All entries are to be copied verbatim, while the pictures stay out.

Dataset entries:

┏━━

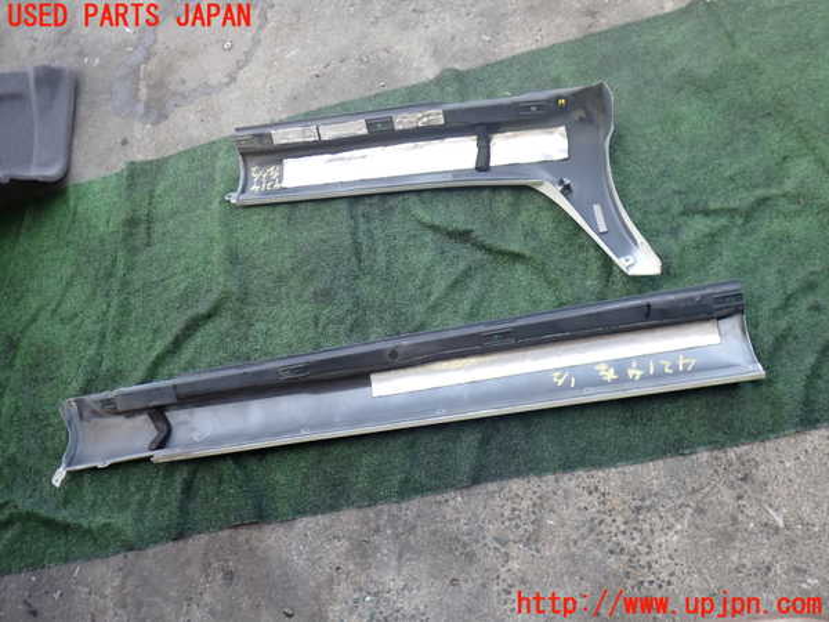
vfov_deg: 46.8
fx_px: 718
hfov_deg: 60.0
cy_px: 311
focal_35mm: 30
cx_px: 414
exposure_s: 1/160
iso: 100
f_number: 2.3
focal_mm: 5.4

┗━━

■ Problem solution
vfov_deg: 46.8
fx_px: 718
hfov_deg: 60.0
cy_px: 311
focal_35mm: 30
cx_px: 414
exposure_s: 1/160
iso: 100
f_number: 2.3
focal_mm: 5.4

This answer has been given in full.